El gobernador de Puebla, Alejandro Armenta, rechazó las críticas de la oposición que califican la detención del presunto “Tirador de la Atlixcáyotl” como una “caja china” para desviar la atención de la comparecencia sobre el proyecto del sistema de transporte por cable ante el Congreso del Estado.
El mandatario aseguró que todos los integrantes de su gabinete cuentan con la preparación profesional necesaria para responder a los cuestionamientos de diputados e incluso de senadores, por lo que descartó que su administración requiera distraer la atención pública.
Asimismo, confirmó que Rafael N., de origen español, es un empresario conocido por dedicarse desde hace varios años a la comercialización de equipo médico y productos farmacéuticos, actividad que, señaló, desarrolla desde la administración del exgobernador Melquiades Morales Flores.
Ante ello, informó que instruyó a la Secretaría de Planeación y Finanzas a revisar si alguna dependencia estatal mantiene contratos con empresas vinculadas al detenido y, en caso de existir, proceder a su cancelación.

——————

▶ ACTIVIDADES:
A. Responde con base en la nota sobre el gobernador de Puebla:
(i) ¿Sobre qué proyecto era la comparecencia ante el Congreso del Estado?
(ii) ¿Cuál es el origen de Rafael N.?
(iii) ¿A qué secretaría dio instrucciones el gobernador?
B. Reproduce textualmente el fragmento de la nota sobre el gobernador de Puebla que va desde "Asimismo, confirmó que" hasta "a su cancelación.", ambas partes incluidas.
C. Retoma la nota sobre el gobernador de Puebla y continúala a partir de su última oración.

▶ ENTRADAS PROPORCIONADAS:
——————

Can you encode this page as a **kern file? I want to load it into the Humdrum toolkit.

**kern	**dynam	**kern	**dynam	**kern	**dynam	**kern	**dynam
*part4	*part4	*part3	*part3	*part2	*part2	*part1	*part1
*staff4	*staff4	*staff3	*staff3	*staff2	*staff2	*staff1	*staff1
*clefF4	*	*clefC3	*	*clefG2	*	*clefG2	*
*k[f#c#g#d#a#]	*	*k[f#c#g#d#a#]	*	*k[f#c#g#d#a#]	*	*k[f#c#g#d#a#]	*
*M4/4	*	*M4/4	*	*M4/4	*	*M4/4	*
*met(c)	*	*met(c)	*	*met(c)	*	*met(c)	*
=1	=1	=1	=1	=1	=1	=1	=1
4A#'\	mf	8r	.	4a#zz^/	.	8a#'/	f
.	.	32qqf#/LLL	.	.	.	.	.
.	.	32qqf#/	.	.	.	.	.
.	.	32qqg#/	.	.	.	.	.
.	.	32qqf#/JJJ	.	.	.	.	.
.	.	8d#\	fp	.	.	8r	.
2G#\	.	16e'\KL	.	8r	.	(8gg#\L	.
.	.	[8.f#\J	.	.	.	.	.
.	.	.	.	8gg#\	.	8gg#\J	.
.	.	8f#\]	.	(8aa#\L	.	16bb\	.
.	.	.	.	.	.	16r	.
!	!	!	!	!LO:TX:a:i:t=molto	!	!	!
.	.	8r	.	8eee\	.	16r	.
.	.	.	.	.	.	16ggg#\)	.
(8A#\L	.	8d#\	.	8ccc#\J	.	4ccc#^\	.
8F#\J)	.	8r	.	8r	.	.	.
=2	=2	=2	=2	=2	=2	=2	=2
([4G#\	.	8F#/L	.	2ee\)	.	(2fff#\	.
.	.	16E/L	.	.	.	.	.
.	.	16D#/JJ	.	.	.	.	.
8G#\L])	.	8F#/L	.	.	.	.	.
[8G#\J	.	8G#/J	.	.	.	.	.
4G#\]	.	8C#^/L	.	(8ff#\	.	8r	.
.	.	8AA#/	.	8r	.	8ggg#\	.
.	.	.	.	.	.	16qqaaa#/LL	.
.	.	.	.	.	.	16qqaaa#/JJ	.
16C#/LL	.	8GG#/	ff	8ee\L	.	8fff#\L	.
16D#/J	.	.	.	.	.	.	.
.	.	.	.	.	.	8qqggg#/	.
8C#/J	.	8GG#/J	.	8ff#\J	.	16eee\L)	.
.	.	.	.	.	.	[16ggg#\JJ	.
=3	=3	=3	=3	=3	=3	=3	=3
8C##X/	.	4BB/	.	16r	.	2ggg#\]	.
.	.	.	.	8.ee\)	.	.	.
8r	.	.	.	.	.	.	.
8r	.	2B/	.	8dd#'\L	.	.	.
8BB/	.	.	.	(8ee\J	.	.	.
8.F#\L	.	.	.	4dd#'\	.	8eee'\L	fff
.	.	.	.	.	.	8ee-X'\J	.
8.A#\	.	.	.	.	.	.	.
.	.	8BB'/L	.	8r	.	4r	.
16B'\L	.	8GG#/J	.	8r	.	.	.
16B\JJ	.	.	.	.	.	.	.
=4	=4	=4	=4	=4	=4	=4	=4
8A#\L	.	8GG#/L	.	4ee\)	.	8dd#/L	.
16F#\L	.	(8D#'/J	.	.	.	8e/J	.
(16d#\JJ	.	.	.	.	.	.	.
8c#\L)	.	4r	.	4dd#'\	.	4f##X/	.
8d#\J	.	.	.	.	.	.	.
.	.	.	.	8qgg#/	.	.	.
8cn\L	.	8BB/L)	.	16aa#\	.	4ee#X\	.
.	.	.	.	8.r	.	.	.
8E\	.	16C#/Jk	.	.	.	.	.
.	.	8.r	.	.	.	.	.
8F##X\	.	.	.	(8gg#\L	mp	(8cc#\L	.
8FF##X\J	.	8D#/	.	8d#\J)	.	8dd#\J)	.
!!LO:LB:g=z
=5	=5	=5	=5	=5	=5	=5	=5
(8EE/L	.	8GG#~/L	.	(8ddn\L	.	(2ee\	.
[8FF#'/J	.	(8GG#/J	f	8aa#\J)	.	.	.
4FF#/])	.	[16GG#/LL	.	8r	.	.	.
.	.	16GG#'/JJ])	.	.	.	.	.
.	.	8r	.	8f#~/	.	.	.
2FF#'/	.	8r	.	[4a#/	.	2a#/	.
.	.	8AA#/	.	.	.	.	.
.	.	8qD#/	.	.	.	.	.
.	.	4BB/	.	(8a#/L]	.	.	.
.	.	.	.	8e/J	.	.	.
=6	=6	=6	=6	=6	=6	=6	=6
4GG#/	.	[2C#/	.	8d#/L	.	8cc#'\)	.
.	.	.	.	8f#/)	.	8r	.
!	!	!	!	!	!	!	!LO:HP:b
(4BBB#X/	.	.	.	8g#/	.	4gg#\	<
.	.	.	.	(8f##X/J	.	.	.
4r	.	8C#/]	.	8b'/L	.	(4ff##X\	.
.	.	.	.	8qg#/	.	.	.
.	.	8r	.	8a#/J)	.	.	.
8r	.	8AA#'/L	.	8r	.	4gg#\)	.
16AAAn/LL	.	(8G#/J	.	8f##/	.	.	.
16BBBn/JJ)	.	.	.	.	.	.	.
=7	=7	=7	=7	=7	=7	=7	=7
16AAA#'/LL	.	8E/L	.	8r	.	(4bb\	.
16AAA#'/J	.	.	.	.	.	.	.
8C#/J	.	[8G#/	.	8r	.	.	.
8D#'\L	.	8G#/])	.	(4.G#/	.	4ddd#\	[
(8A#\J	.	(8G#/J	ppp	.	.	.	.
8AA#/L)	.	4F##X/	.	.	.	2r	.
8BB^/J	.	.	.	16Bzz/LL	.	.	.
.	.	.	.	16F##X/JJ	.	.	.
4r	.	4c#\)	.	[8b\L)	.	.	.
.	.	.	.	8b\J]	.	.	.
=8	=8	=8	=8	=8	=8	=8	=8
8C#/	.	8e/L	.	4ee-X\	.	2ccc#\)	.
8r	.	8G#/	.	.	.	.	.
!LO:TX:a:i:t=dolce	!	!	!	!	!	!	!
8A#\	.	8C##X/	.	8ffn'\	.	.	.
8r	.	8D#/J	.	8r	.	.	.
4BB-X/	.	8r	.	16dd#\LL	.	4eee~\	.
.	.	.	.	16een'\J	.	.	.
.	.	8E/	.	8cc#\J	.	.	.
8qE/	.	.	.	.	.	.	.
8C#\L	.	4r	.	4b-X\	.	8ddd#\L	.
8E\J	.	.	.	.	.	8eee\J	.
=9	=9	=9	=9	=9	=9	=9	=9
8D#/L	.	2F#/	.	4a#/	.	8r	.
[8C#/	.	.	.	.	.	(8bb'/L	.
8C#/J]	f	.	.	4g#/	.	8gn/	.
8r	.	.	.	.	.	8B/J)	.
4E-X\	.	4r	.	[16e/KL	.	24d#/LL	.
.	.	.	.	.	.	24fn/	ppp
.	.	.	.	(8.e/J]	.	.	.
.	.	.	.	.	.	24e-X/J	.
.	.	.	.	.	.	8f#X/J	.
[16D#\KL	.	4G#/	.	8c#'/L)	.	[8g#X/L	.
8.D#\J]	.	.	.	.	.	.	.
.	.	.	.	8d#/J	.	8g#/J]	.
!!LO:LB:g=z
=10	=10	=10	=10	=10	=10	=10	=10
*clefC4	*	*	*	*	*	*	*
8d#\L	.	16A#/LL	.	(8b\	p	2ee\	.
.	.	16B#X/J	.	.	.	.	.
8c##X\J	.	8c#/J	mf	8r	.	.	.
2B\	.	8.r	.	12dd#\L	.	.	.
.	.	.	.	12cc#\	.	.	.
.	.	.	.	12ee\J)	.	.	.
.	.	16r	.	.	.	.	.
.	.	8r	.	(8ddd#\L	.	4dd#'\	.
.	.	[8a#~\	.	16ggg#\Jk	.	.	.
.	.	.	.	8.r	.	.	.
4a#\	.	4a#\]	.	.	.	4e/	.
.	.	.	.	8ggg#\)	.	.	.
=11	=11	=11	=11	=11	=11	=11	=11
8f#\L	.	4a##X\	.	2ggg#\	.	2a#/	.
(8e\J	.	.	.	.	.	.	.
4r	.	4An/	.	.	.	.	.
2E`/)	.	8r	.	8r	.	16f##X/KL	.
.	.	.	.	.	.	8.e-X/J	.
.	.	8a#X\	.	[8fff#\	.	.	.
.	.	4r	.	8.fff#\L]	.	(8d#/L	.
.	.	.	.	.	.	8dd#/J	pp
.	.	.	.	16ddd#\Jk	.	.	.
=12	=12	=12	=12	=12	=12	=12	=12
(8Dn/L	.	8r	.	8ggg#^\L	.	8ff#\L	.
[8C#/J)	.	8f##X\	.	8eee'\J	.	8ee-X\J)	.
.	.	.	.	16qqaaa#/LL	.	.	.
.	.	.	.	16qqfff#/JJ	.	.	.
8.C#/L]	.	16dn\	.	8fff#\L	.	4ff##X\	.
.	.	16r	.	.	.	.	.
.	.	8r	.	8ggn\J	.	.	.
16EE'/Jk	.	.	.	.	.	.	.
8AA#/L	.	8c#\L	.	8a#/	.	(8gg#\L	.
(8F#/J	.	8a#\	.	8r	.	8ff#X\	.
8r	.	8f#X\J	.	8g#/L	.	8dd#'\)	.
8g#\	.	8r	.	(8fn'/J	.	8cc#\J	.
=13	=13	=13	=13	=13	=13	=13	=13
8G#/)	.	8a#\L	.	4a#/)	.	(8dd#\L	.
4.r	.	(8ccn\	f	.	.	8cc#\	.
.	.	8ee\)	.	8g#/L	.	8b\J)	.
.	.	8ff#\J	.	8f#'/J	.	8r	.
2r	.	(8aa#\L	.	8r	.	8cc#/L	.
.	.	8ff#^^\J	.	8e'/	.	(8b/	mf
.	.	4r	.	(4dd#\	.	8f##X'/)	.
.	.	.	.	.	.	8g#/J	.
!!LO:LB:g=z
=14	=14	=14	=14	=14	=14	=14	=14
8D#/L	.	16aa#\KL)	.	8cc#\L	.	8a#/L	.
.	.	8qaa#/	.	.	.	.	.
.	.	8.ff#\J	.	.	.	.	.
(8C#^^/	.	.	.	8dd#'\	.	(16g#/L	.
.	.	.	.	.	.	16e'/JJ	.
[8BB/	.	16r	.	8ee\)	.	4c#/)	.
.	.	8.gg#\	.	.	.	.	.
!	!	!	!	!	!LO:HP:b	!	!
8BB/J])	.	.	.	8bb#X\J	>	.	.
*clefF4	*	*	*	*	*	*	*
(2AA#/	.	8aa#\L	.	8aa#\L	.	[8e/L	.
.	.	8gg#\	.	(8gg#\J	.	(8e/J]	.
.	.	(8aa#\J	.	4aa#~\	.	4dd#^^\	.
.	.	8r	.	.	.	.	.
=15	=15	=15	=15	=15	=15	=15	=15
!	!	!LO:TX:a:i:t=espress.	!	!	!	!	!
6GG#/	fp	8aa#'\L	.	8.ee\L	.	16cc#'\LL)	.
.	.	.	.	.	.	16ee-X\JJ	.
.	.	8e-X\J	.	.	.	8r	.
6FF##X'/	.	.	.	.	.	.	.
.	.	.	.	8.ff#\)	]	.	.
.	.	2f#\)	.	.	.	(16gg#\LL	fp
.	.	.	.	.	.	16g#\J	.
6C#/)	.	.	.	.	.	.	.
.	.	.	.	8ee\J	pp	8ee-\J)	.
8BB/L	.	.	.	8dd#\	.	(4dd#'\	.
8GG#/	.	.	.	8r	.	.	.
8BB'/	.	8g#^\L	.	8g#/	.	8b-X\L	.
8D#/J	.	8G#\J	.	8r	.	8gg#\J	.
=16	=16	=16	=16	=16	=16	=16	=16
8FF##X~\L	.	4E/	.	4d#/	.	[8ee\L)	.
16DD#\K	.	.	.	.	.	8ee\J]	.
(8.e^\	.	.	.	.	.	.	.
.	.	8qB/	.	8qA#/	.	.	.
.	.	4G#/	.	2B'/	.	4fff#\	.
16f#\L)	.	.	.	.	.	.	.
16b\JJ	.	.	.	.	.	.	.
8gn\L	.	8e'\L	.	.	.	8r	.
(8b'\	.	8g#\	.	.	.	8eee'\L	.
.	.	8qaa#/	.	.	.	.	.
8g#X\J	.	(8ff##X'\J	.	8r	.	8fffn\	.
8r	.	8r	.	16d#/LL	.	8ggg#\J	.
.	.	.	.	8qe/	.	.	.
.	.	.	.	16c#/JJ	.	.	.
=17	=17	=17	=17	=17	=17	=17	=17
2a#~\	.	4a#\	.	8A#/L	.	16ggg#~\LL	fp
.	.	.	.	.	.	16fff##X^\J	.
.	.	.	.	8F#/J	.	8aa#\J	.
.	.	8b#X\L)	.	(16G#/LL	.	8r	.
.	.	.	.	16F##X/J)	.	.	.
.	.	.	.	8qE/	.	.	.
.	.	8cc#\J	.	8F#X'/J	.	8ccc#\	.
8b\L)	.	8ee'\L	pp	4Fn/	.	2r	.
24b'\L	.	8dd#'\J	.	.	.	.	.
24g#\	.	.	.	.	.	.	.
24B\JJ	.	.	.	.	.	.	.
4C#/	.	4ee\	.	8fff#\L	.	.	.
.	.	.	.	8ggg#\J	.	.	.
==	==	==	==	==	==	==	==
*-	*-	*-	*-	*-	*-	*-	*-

——————

▶ RESPUESTAS:
A.
(i) Sobre el proyecto del sistema de transporte por cable.
(ii) Es de origen español.
(iii) A la Secretaría de Planeación y Finanzas.

B.
Asimismo, confirmó que Rafael N., de origen español, es un empresario conocido por dedicarse desde hace varios años a la comercialización de equipo médico y productos farmacéuticos, actividad que, señaló, desarrolla desde la administración del exgobernador Melquiades Morales Flores.
Ante ello, informó que instruyó a la Secretaría de Planeación y Finanzas a revisar si alguna dependencia estatal mantiene contratos con empresas vinculadas al detenido y, en caso de existir, proceder a su cancelación.

C.
Armenta precisó que, de haberse celebrado dichos contratos, estos se realizaron sin que se tuviera conocimiento de la presunta conducta delictiva del empresario, por lo que descartó que exista algún vínculo entre su gobierno y el imputado.
Finalmente, reveló que integrantes del sector empresarial se han acercado a su administración para aportar información sobre hechos ocurridos en el pasado que presuntamente relacionan a Rafael N. con diversas conductas.
Indicó que uno de los testigos, cuya identidad permanece reservada por motivos legales, presentará formalmente su declaración ante la Fiscalía General del Estado (FGE), con el propósito de que la autoridad ministerial integre las investigaciones correspondientes.